*** Opening of Data shown ***

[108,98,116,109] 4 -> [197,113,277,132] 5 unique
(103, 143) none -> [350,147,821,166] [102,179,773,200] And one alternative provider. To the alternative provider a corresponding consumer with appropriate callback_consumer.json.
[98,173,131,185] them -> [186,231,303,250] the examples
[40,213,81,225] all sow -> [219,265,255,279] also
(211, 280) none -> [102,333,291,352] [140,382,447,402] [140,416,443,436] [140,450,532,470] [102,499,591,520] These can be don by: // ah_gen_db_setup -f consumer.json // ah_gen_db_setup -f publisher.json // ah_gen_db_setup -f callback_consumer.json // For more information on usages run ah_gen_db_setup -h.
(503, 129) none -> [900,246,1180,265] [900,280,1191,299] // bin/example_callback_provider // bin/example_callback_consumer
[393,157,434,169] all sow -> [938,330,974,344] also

*** Close of Data shown ***
*** Opening of Data shown ***

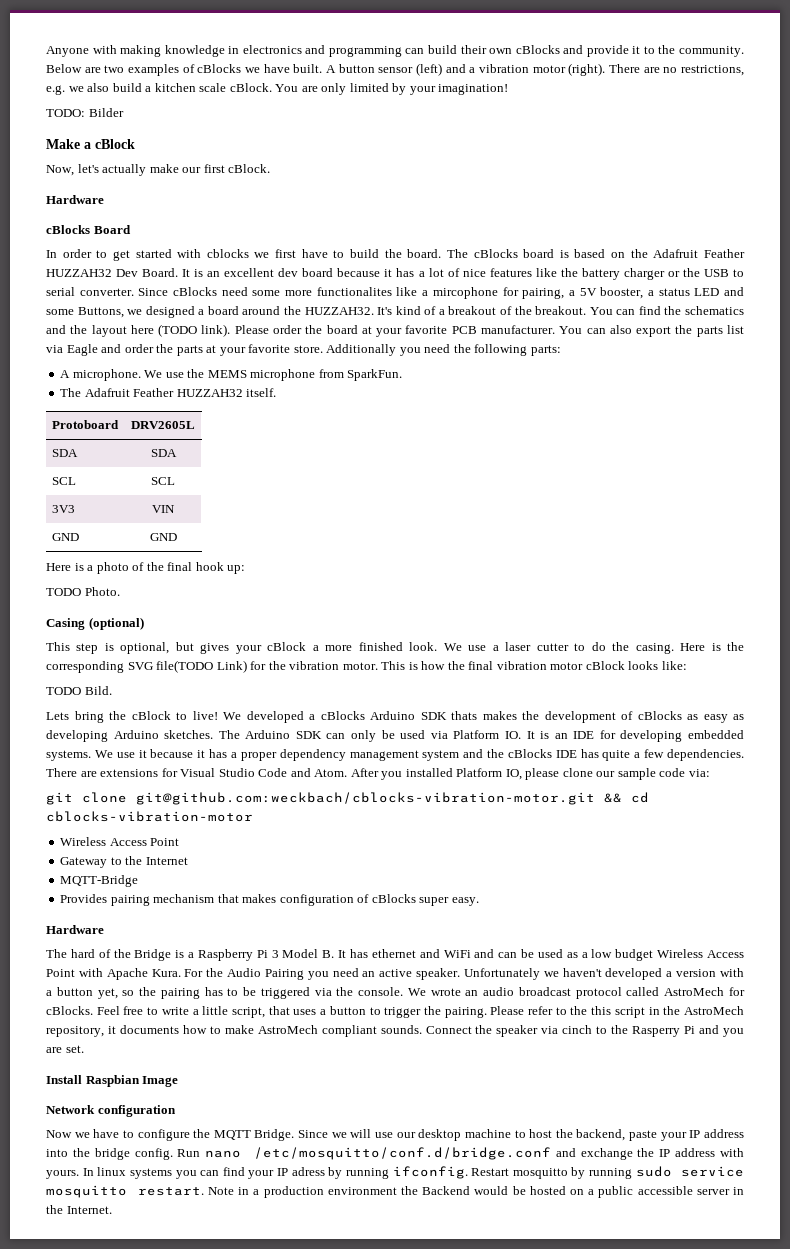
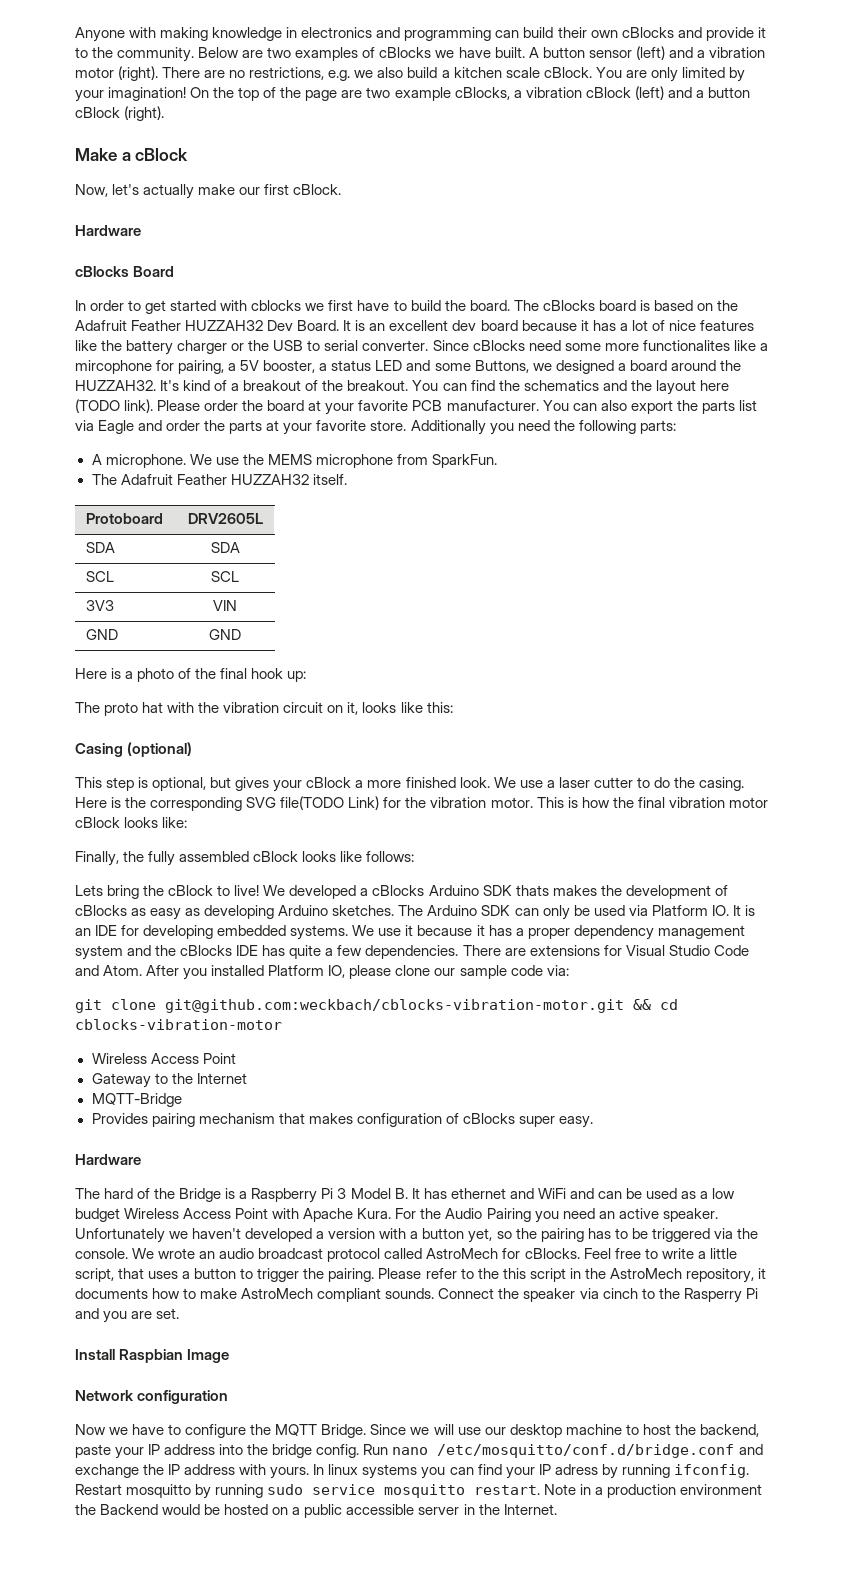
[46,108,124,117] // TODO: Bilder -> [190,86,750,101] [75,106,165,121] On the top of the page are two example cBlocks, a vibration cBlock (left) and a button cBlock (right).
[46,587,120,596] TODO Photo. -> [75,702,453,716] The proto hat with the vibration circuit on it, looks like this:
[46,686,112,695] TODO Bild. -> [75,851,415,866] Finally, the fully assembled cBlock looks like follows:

*** Close of Data shown ***

▶ _Task prompt_
Tally lines in the listing above that include the word "like"; respond with that number only.

▶ _Reply_
2